The Great Migration From Life Through Death

03/18/2014 10:39 am ET | Updated May 15, 2014

"I'm going on a journey soon, by myself." -- John R. Fenn, Jr.

With my older brother's passing recently, my thoughts have turned to death itself; what it is, and what happens to us afterward -- the migration from life through death. People's concepts of death, the rituals with which we deal with it and the hereafter are both varied and individual. As my brother seemed to realize shortly before he passed, the one sure aspect of it is that the deceasing person experiences it alone, though sometimes they seem to "see" departed loved ones welcoming them to their next "life."

Our belief system may result from religious doctrine, philosophic or metaphysical ideas, or from just the belief that "when it's over, it's over." My beliefs regarding death stem from my eclectic makeup of Irish/Druidic genes, and experience with belief systems of Catholics, Hindus, Muslims and Buddhists; they are particularly acute now, as John Richard Fenn, Jr. has gone on his journey alone, and has learned the answer to the last great secret -- what really happens after death. Whatever we may believe in life, the reality may or may not coincide with that.

I believe that we exist in dimensional states of consciousness based on metaphysics. For me, death is simply moving from the third dimension to the fourth, as expressed in Salvador Dali's painting Corpus Hypercubus, popularly known as The Crucifixion, in which Christ has already left the net of the four-dimensional "cross" (a hypercube made up of a combination of eight separate cubes) and is beginning to move toward the fourth dimension.

Dr. Thomas Banchoff, an internationally known geometry expert who specializes in the fourth dimension, was friends with the late artist. Together, they discussed the concepts included in Dali's masterpiece; they are religious, metaphysical, mathematical and scientific.

The concept of the hypercube is both complex and profound; however, a simplistic explanation could be that the hypercube, also known as a tesseract, is a cube within a cube.

A geometric symbol outside our sphere of understanding, its use in the painting represents the transcendental nature of God (the Ultimate Source), which is also incomprehensible to us. The Corpus (figure of Christ) is shown with four additional small cubes and no nails, which some scientists interpret as substituting for nails. The body is detached from the cross.

Whether the fourth dimension is time, as a number of scientists believe, or not (according to another school of thought), the dimension does seem to be related to space, and it is in that context, I believe, that the Corpus Hypercubus represents the metaphysical transcendence from life to another form, another dimension of existence.

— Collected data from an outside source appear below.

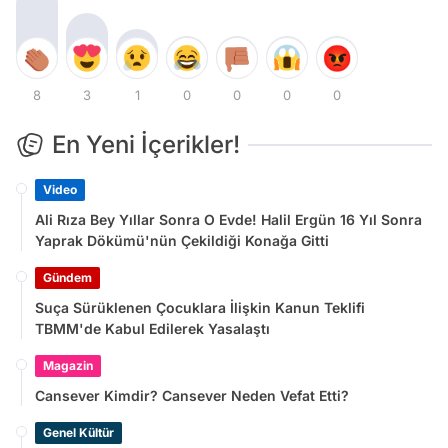
8
3
1
0
0
0
0
En Yeni İçerikler!
Video
Ali Rıza Bey Yıllar Sonra O Evde! Halil Ergün 16 Yıl Sonra
Yaprak Dökümü'nün Çekildiği Konağa Gitti
Gündem
Suça Sürüklenen Çocuklara İlişkin Kanun Teklifi
TBMM'de Kabul Edilerek Yasalaştı
Magazin
Cansever Kimdir? Cansever Neden Vefat Etti?
Genel Kültür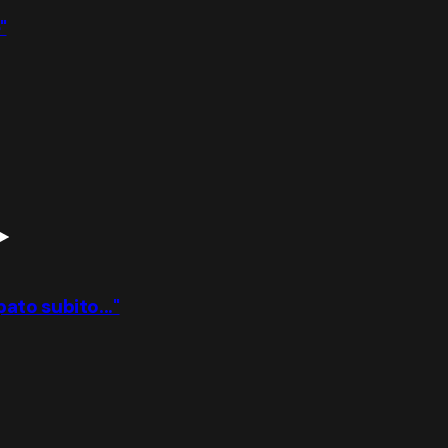
"
ato subito..."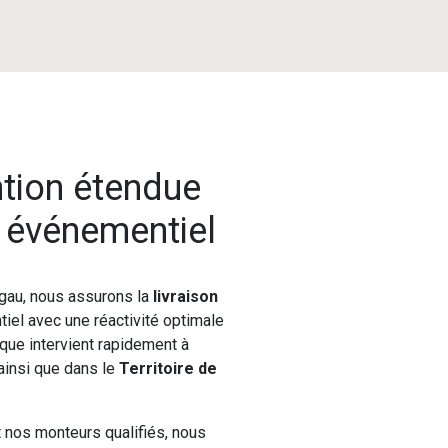
ntion étendue
l événementiel
gau, nous assurons la
livraison
iel avec une réactivité optimale
ique intervient rapidement à
 ainsi que dans le
Territoire de
t nos monteurs qualifiés, nous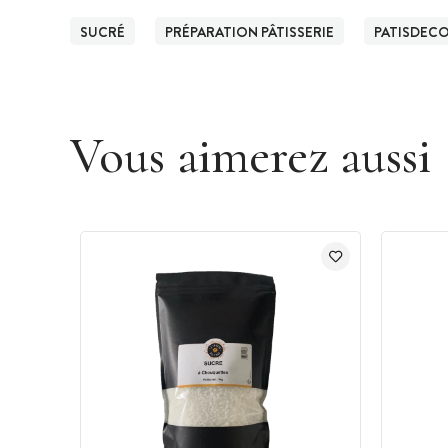
SUCRÉ
PRÉPARATION PÂTISSERIE
PATISDEC
Vous aimerez aussi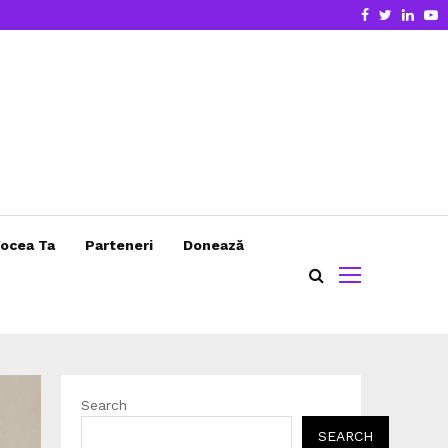
Facebook
Twitter
Linke
Y
ocea Ta
Parteneri
Donează
Search
SEARCH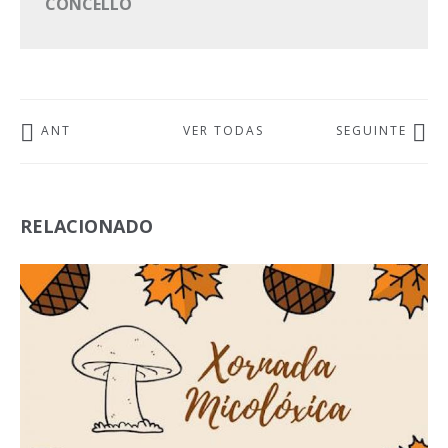
CONCELLO
ANT
VER TODAS
SEGUINTE
RELACIONADO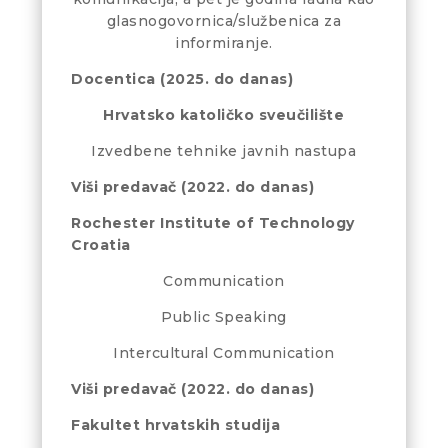
glasnogovornica/službenica za
informiranje.
Docentica (2025. do danas)
Hrvatsko katoličko sveučilište
Izvedbene tehnike javnih nastupa
Viši predavač (2022. do danas)
Rochester Institute of Technology
Croatia
Communication
Public Speaking
Intercultural Communication
Viši predavač (2022. do danas)
Fakultet hrvatskih studija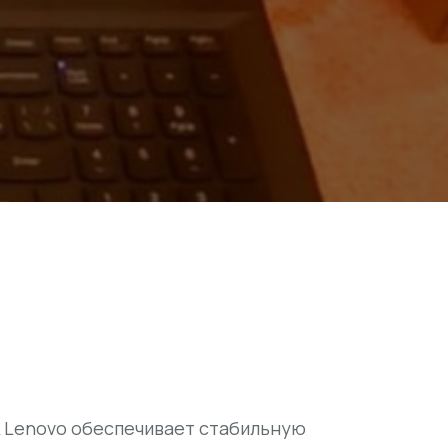
к Lenovo обеспечивает стабильную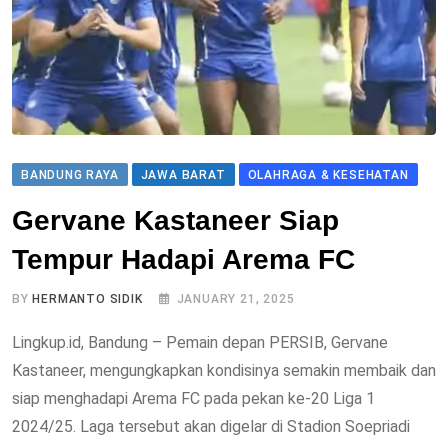
BANDUNG RAYA
JAWA BARAT
OLAHRAGA & KESEHATAN
Gervane Kastaneer Siap
Tempur Hadapi Arema FC
BY
HERMANTO SIDIK
JANUARY 21, 2025
Lingkup.id, Bandung – Pemain depan PERSIB, Gervane
Kastaneer, mengungkapkan kondisinya semakin membaik dan
siap menghadapi Arema FC pada pekan ke-20 Liga 1
2024/25. Laga tersebut akan digelar di Stadion Soepriadi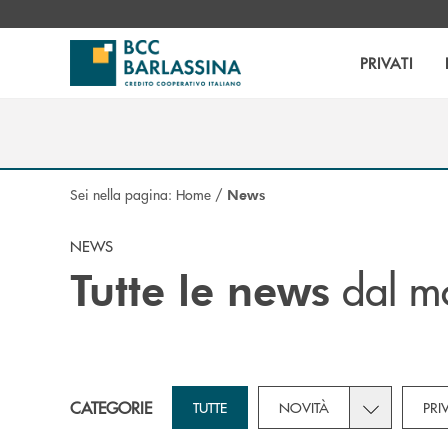
Salta al contenuto principale
PRIVATI
Sei nella pagina:
Home
/
News
NEWS
dal m
Tutte le news
Toggle subca
CATEGORIE
TUTTE
NOVITÀ
PRI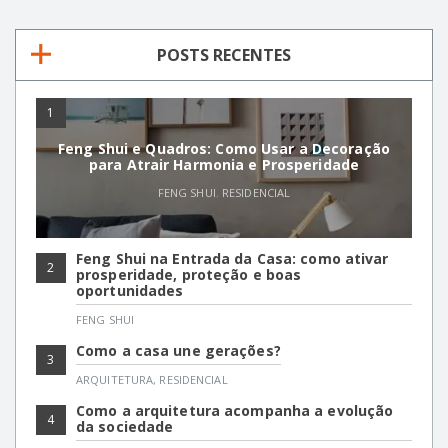
POSTS RECENTES
1
Feng Shui e Quadros: Como Usar a Decoração
para Atrair Harmonia e Prosperidade
FENG SHUI
,
RESIDENCIAL
Feng Shui na Entrada da Casa: como ativar
2
prosperidade, proteção e boas
oportunidades
FENG SHUI
Como a casa une gerações?
3
ARQUITETURA
,
RESIDENCIAL
Como a arquitetura acompanha a evolução
4
da sociedade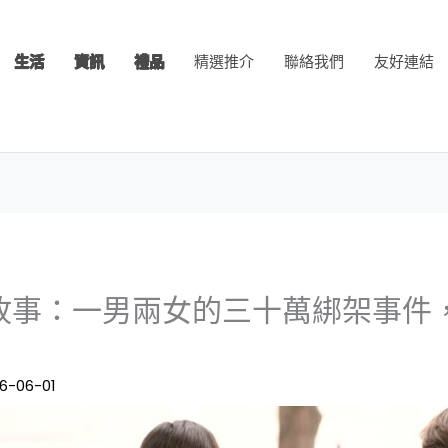
生活
資訊
禮品
精選推介
聯絡我們
友好連結
故事：一男兩女的三十萬綁架事件
6-06-01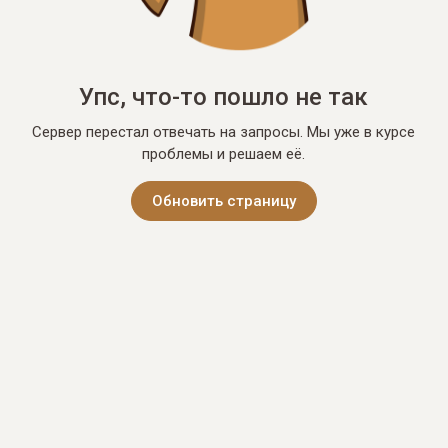
Упс, что-то пошло не так
Сервер перестал отвечать на запросы. Мы уже в курсе
проблемы и решаем её.
Обновить страницу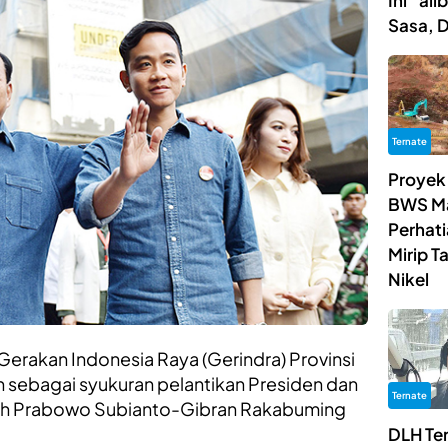
Ini “al
Sasa, 
Ternate
Proyek
BWS Ma
Perhat
Mirip 
Nikel
erakan Indonesia Raya (Gerindra) Provinsi
n sebagai syukuran pelantikan Presiden dan
Ternate
ilih Prabowo Subianto-Gibran Rakabuming
DLH Te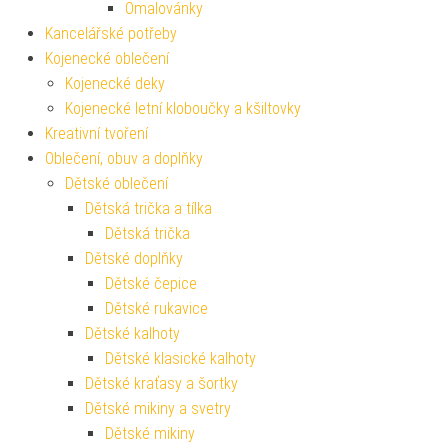
Omalovánky
Kancelářské potřeby
Kojenecké oblečení
Kojenecké deky
Kojenecké letní kloboučky a kšiltovky
Kreativní tvoření
Oblečení, obuv a doplňky
Dětské oblečení
Dětská trička a tílka
Dětská trička
Dětské doplňky
Dětské čepice
Dětské rukavice
Dětské kalhoty
Dětské klasické kalhoty
Dětské kraťasy a šortky
Dětské mikiny a svetry
Dětské mikiny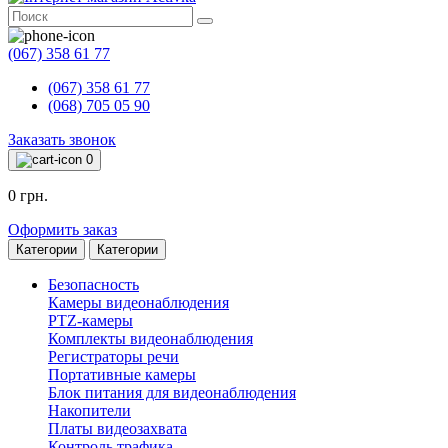
(067) 358 61 77
(067) 358 61 77
(068) 705 05 90
Заказать звонок
0
0 грн.
Оформить заказ
Категории
Категории
Безопасность
Камеры видеонаблюдения
PTZ-камеры
Комплекты видеонаблюдения
Регистраторы речи
Портативные камеры
Блок питания для видеонаблюдения
Накопители
Платы видеозахвата
Контроль трафика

Because space is a concept, rather than a physical element, it seems that the energy related to a person (thoughts, emotions, experiences stored, beliefs, etc.) can transcend dimensions. It seems reasonable to believe that the Ultimate Source can disperse and condense our energy; thus we can be reincarnated while, at the same time, unite with the Ultimate Source and also "appear" to grieving loved ones or a dying person.

While, after my passing, I have elected for cremation because it is ecologically and economically efficient, I have also learned that that custom is an element of such ancient cultures as Celtic Druids and Vedic Hindus, which suggest that burning allows the soul to detach from its physical form, and to free it from material attachment.

According to Dr. Karen Ralls:

...the two cultures...share the broader concept of a special magico-religious power of music, and an awareness of the breath and of poetic verse. Druids memorised extremely long poetic sagas that often ended with a three-part cadence at the end; the bards of the Vedic literature are portrayed as memorizing lengthy poetic sagas that convey spiritual knowledge and dharmic duty, and the poetic metre often ends with a three-part cadence at the end. Thus, one can see why many scholars believe that the Hindu Brahmin in the east and the Celtic Druid in the west were lateral survivals of an ancient Indo-European priesthood.

Both ancient Celtic and Hindu deities included Gods with multiple functions, "who actualized nature forces, promulgated ethics, justice, knowledge, arts, crafts, medicine, speech, harvests, gave courage for war and battled forces of darkness, and there are Goddesses of land, rivers and springs," said Dr. Ralls.

Thus, in the Celtic Druidic-Hindu Vedic connection, we see that the metaphysical concept of existence after death is wide-reaching; however, until the time comes for each of us, we won't know the validity of that belief. As we and our loved ones all learn the answer to the last great secret, I pray we can experience peace with wherever our ultimate journey takes us, and in whatever form.